### EXERCISE
In the records below, the line with "root of tail: (396, 161)" opens the range and the line with "left back paw: (545, 311)" closes it; print that range exactly and nothing else.

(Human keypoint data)
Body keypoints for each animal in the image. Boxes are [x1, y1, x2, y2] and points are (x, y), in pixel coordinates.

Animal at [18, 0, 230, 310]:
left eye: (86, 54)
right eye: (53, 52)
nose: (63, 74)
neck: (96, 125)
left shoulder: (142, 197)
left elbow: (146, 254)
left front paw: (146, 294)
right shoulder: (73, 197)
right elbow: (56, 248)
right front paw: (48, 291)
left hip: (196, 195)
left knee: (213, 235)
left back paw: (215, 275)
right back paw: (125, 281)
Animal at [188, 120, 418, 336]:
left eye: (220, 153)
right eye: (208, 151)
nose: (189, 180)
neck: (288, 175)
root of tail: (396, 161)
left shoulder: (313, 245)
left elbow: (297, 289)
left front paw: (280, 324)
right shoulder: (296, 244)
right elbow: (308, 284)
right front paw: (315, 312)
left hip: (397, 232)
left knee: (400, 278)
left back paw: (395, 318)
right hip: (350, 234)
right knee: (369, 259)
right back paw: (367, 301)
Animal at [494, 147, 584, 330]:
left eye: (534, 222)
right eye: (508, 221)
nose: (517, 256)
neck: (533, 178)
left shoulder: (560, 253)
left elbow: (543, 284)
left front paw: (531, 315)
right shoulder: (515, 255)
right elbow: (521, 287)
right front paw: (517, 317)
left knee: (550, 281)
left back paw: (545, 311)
--
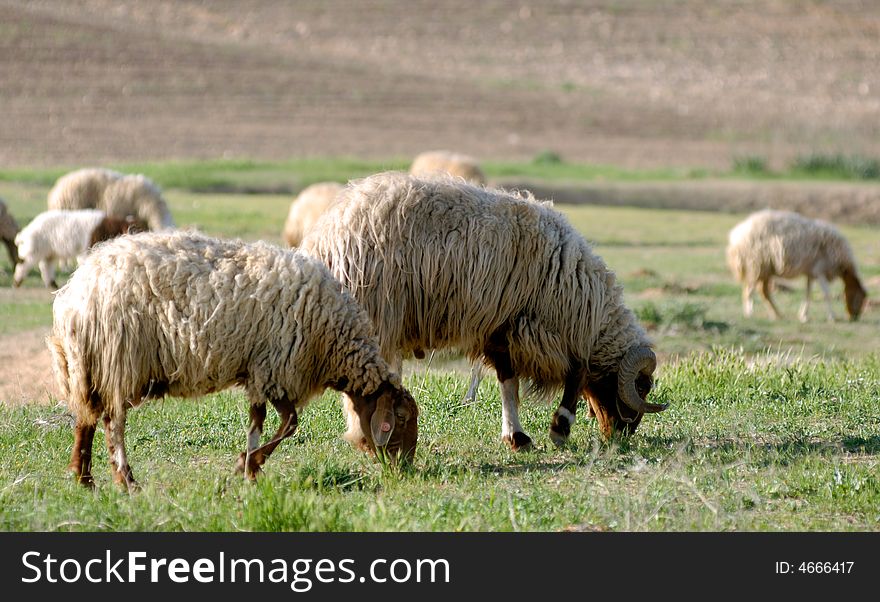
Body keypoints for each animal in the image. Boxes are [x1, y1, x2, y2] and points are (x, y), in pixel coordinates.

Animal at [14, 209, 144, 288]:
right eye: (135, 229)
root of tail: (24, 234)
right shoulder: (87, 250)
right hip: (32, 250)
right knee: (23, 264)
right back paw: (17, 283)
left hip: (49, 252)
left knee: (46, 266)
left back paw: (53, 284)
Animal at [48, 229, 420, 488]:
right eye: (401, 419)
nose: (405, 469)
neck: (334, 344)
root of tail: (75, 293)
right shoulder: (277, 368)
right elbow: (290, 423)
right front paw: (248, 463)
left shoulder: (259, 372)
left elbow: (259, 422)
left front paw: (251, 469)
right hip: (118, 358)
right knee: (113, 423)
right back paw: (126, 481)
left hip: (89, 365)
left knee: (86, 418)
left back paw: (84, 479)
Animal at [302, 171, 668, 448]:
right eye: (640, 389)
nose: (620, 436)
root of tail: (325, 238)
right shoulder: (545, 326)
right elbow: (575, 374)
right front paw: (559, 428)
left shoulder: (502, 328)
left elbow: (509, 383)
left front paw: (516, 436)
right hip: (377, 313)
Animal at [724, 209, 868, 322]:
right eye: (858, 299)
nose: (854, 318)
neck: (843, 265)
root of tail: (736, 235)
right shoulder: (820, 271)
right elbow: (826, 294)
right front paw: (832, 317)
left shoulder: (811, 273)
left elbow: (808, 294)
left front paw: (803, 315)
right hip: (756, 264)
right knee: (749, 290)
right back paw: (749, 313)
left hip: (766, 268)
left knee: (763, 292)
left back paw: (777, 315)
---
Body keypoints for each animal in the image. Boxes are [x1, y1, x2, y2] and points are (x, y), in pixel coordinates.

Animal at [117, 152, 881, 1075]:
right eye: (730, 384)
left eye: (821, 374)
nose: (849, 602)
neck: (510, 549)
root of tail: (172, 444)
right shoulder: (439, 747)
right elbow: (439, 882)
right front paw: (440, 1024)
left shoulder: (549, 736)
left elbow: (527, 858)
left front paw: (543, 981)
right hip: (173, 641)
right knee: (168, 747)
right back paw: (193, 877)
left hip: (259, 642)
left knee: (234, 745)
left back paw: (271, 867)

### TASK SOLUTION
root of tail: (396, 161)
left shoulder: (313, 245)
left elbow: (297, 289)
left front paw: (280, 324)
right shoulder: (296, 244)
right elbow: (308, 284)
right front paw: (315, 312)
left hip: (397, 232)
left knee: (400, 278)
left back paw: (395, 318)
right hip: (350, 234)
right knee: (369, 259)
right back paw: (367, 301)
Animal at [494, 147, 584, 330]:
left eye: (534, 222)
right eye: (508, 221)
nose: (517, 256)
neck: (533, 178)
left shoulder: (560, 253)
left elbow: (543, 284)
left front paw: (531, 315)
right shoulder: (515, 255)
right elbow: (521, 287)
right front paw: (517, 317)
left knee: (550, 281)
left back paw: (545, 311)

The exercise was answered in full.